— TASK BRIEF —
Return every line of the records that contains the word "Danmark", matching case exactly.

— Stored data entries —
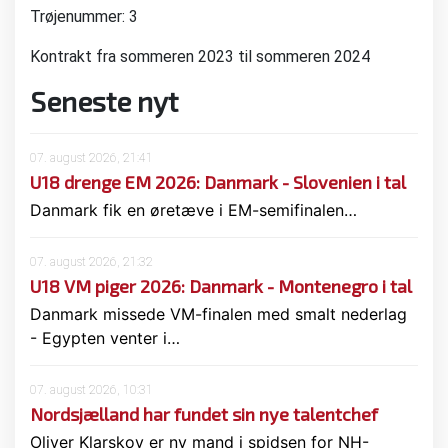
Trøjenummer: 3
Kontrakt fra sommeren 2023 til sommeren 2024
Seneste nyt
07. august 2026, 21:41
U18 drenge EM 2026: Danmark - Slovenien i tal
Danmark fik en øretæve i EM-semifinalen…
07. august 2026, 21:32
U18 VM piger 2026: Danmark - Montenegro i tal
Danmark missede VM-finalen med smalt nederlag
- Egypten venter i…
07. august 2026, 10:31
Nordsjælland har fundet sin nye talentchef
Oliver Klarskov er ny mand i spidsen for NH-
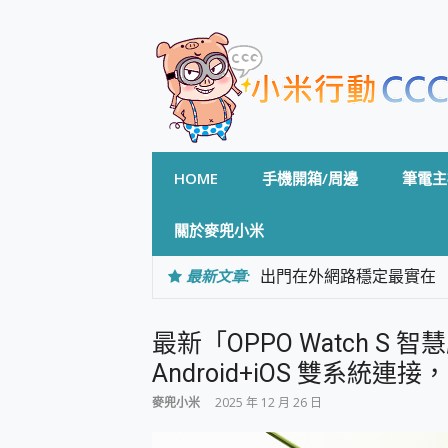
Skip
to
content
HOME
手機開箱/周邊
筆電主
關於麥兜小米
最新文章:
出門在外網路穩定最實在 「
「AUSNAT R1 錄音
CP 值天花板~ Bongco
最新「OPPO Watch S
專為 PC上的 XBOX和掌機設計
台灣製攝影機在這裡，100%全無
Android+iOS 雙系統連
測
麥兜小米
2025 年 12 月 26 日
電力超超超持久 MSI 微星 Pre
超懂拍、耐用 AI 街拍機~ re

— RESULT BELOW —
U18 drenge EM 2026: Danmark - Slovenien i tal
Danmark fik en øretæve i EM-semifinalen…
U18 VM piger 2026: Danmark - Montenegro i tal
Danmark missede VM-finalen med smalt nederlag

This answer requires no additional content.